### УСЛОВИЕ ЗАДАНИЯ
В каком году Гай Северин окончил МАИ, согласно интервью с ним ниже?

### ТЕКСТ УПРАЖНЕНИЯ
╔══

Гай СЕВЕРИН - лауреат Ленинской и Государственных премий. Герой Социалистического Труда, академик РАН-из великих Главных конструкторов нашей Отчизны. Сегодня он рассказывает читателям "Гудка" о своем пути в небо.
- Гай Ильич, вы мечтали об авиации, не так ли?
- Как и все, кто относится к нашему поколению, я мечтал строить самолеты. Вскоре мне повезло. В 1942 году окончил девятый класс, а в это время Московский авиационный институт эвакуировался в Алма-Ату. Туда я и поступил.
- Почему же не стали строить самолеты?
- Это уже личная трагедия. В 1947 году я окончил МАИ, хотел стать летчиком-испытателем. В общем, добился, чтобы меня взяли в ЛИИ. В это время там образовалась школа летчиков-испытателей. Я сразу туда. Но мне в ответ: надо хотя бы аэроклуб окончить.
В четыре часа утра я садился на мотоцикл, ехал в аэроклуб, час летал, к девяти возвращался на работу. В восемь заканчивал работу, шел в аспирантуру. В полночь попадал домой, а в четыре все начиналась сначала... Получил свидетельство в аэроклубе и пришел снова в школу. А мне в ответ: потерпи, сейчас мы набираем военных летчиков, имеющих боевой опыт. Из них потом многие Героями стали... Ну а меня вновь "отфутболили" на следующий год. В конце концов предложили начать учиться в этой школе, но к тому времени мне уже 28 лет было. Поздно! Да и кандидатскую я уже защитил, интересной работой занимался. Для себя решил: лучше уж я буду приличным инженером, чем плохим летчиком-испытателем.
- "Приличным" - это слишком уж скромное определение! Ведь вскоре вы стали Главным конструктором, не так ли?!
- Я довольно быстро продвигался в ЛИИ по служебной лестнице. В 1952 году организовался завод, а я уже в это время был начальником лаборатории. Однажды министр авиационной промышленности Дементьев вызвал меня и сказал: "Дела предстоят новые, сложные, а потому я тебя решил назначить Главным конструктором..."
- Дементьев отличался решительностью и хитростью. Насколько я знаю, именно он сохранил авиацию как таковую, когда Никита Сергеевич Хрущев хотел ее уничтожить и заменить ракетами. Как раз это было, когда вас назначали сюда Главным...
- Я пережил пять министров еще в Советском Союзе, и, конечно, Петр Васильевич был самым сильным из них. Он умел выстраивать будущее авиации. Один-два раза в квартал он принимал меня, расспрашивал о том, что хочу делать. Чаще поддерживал мои предложения, но иногда рекомендовал повременить с чем-то.

╚══

### ИМЕЮЩИЕСЯ ДАННЫЕ
╔══

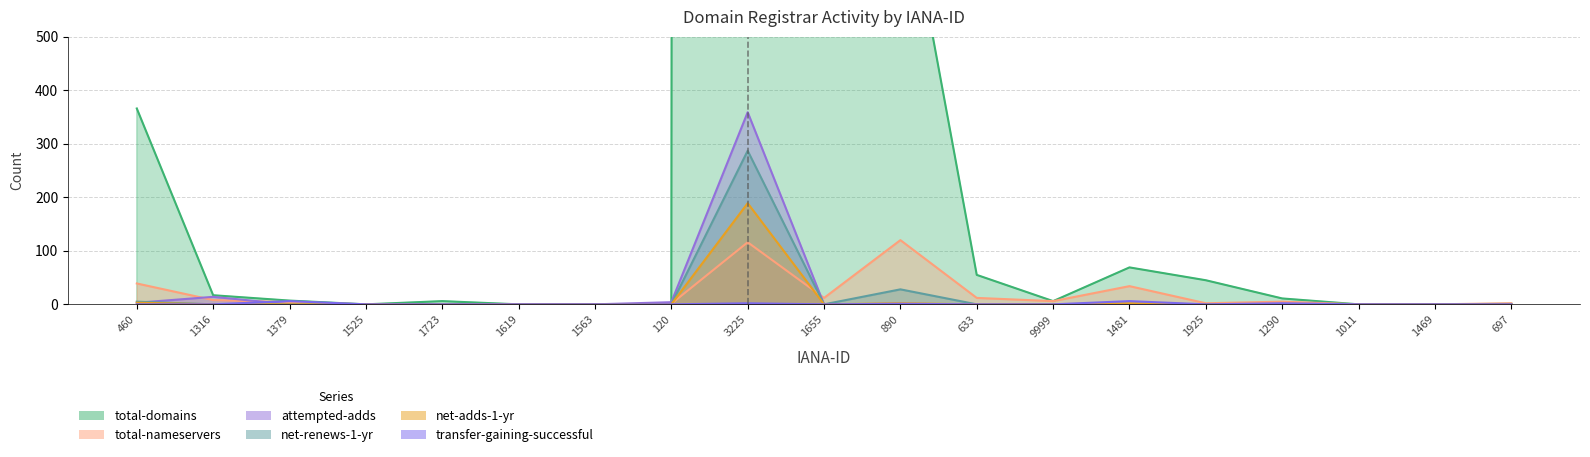

Is the value of total-nameservers at 890 greater than the value of attempted-adds at 1655?

Yes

╚══

### ОТВЕТ
В 1947 году.